Two files come out: an NPI drilldown CSV (every NPI in your target list, with its Office ID) that goes to vendors, and an Office List xlsx (one row per office, with the rolled-up values) for internal review. You pick which columns from your source data go into the drilldown — internal scoring stays internal. The configuration itself can also be saved as JSON and reloaded next time. Nothing about the data persists — only the rules.

The other half: vendor match analysis

After you send the drilldown out, vendors send their responses back with match data attached — "I can reach this office on Display, that one on Connected TV, this other one not at all."

The second half of the tool ingests those responses and lets you ask, against the union of every vendor's data: "if I want offices that are reachable on Display AND in Decile 9–10 AND with my preferred specialties, how many is that?" Same UI as the Office Summary — pick slicing columns, see the breakdown, filter — but the dimensions now span across vendors and tactics.

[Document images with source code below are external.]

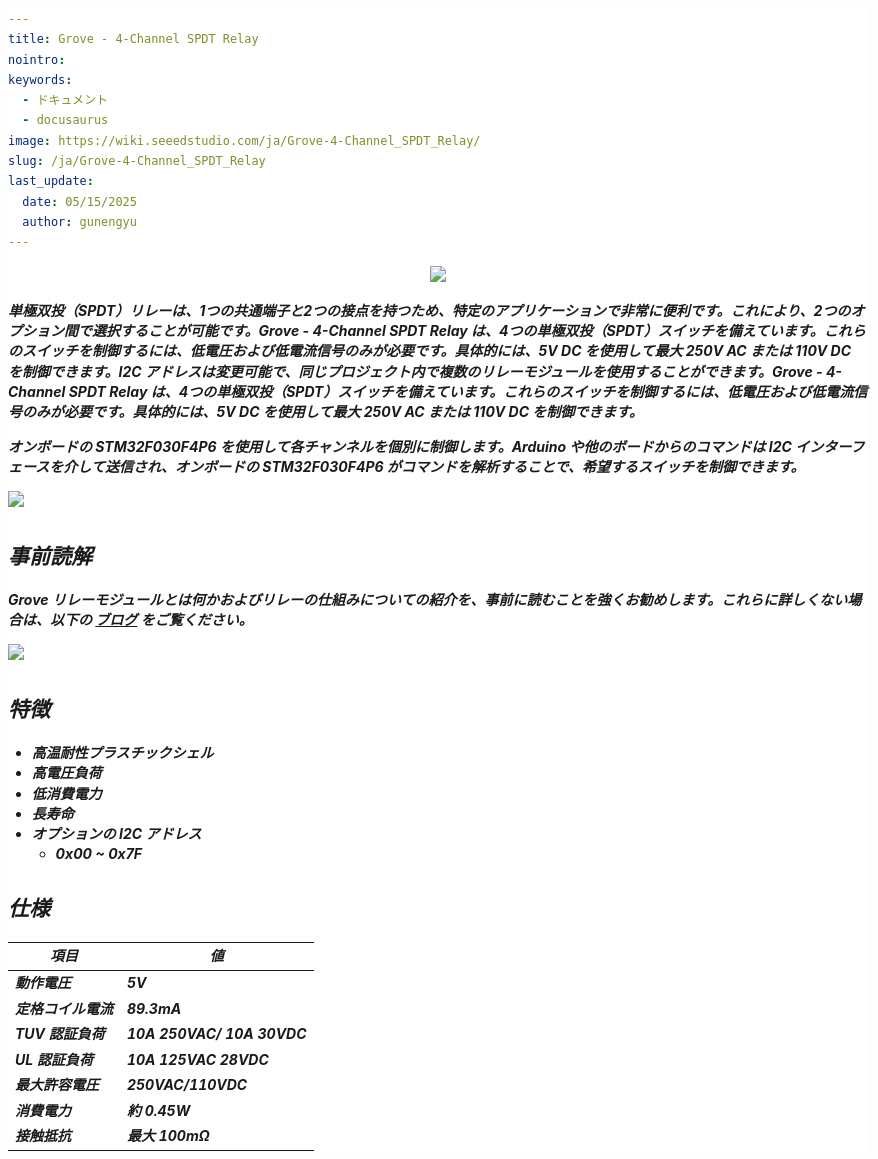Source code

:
 ```yaml
---
title: Grove - 4-Channel SPDT Relay
nointro:
keywords:
  - ドキュメント
  - docusaurus
image: https://wiki.seeedstudio.com/ja/Grove-4-Channel_SPDT_Relay/
slug: /ja/Grove-4-Channel_SPDT_Relay
last_update:
  date: 05/15/2025
  author: gunengyu
---
```



<div align="center"><img src="https://files.seeedstudio.com/wiki/Grove-4-Channel-SPDT-Relay/img/main.jpg" /><figcaption><b /><i /></figcaption>
</div>

単極双投（SPDT）リレーは、1つの共通端子と2つの接点を持つため、特定のアプリケーションで非常に便利です。これにより、2つのオプション間で選択することが可能です。Grove - 4-Channel SPDT Relay は、4つの単極双投（SPDT）スイッチを備えています。これらのスイッチを制御するには、低電圧および低電流信号のみが必要です。具体的には、5V DC を使用して最大 250V AC または 110V DC を制御できます。I2C アドレスは変更可能で、同じプロジェクト内で複数のリレーモジュールを使用することができます。Grove - 4-Channel SPDT Relay は、4つの単極双投（SPDT）スイッチを備えています。これらのスイッチを制御するには、低電圧および低電流信号のみが必要です。具体的には、5V DC を使用して最大 250V AC または 110V DC を制御できます。

オンボードの STM32F030F4P6 を使用して各チャンネルを個別に制御します。Arduino や他のボードからのコマンドは I2C インターフェースを介して送信され、オンボードの STM32F030F4P6 がコマンドを解析することで、希望するスイッチを制御できます。

<p style={{textAlign: 'center'}}><a href="https://www.seeedstudio.com/Grove-4-Channel-SPDT-Relay-p-3119.html" target="_blank"><img src="https://files.seeedstudio.com/wiki/Seeed-WiKi/docs/images/get_one_now.png" border={0} /></a></p>

## 事前読解

**Grove リレーモジュールとは何か**および**リレーの仕組み**についての紹介を、事前に読むことを強くお勧めします。これらに詳しくない場合は、以下の **[ブログ](https://www.seeedstudio.com/blog/2020/01/03/arduino-tutorial-control-high-voltage-devices-with-relay-modules/)** をご覧ください。

<p style={{textAlign: 'center'}}><a href="https://www.seeedstudio.com/blog/2020/01/03/arduino-tutorial-control-high-voltage-devices-with-relay-modules/" target="_blank"><img src="https://blog.seeedstudio.com/wp-content/uploads/2020/01/image-50-768x384.png" border={0} /></a></p>

## 特徴

+ 高温耐性プラスチックシェル
+ 高電圧負荷
+ 低消費電力
+ 長寿命
+ オプションの I2C アドレス
  + 0x00 ~ 0x7F

## 仕様

|項目|値|
|---|---|
|動作電圧|5V|
|定格コイル電流|89.3mA|
|TUV 認証負荷|10A 250VAC/ 10A 30VDC|
|UL 認証負荷|10A 125VAC 28VDC|
|最大許容電圧|250VAC/110VDC|
|消費電力|約 0.45W|
|接触抵抗|最大 100mΩ|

You see things like "this vendor adds 8,700 reachable offices on top of vendor A" or "Display reaches 73% of my Decile 10 list but only 41% of my Decile 7." When you've made your decisions, the tool exports a Buy File — a list of (office, vendor, tactic) tuples for execution.

What I took away

Most of the design decisions in the tool came from watching how teams actually do this work, not from what the workflow should be. The conflict triage panel exists because real target lists generate tens of thousands of conflicts and people don't have time to scroll through all of them. The columns-first slicing UI exists because nobody knows what their qualifying counts will look like until they see the data. The "drop NPIs with no address" toggle exists because the phantom blank-address office was throwing off every count.

A lot of pharma media work runs on Excel. This tool isn't doing anything Excel can't theoretically do — it's just doing it correctly, repeatably, and in a form anyone on a team can run.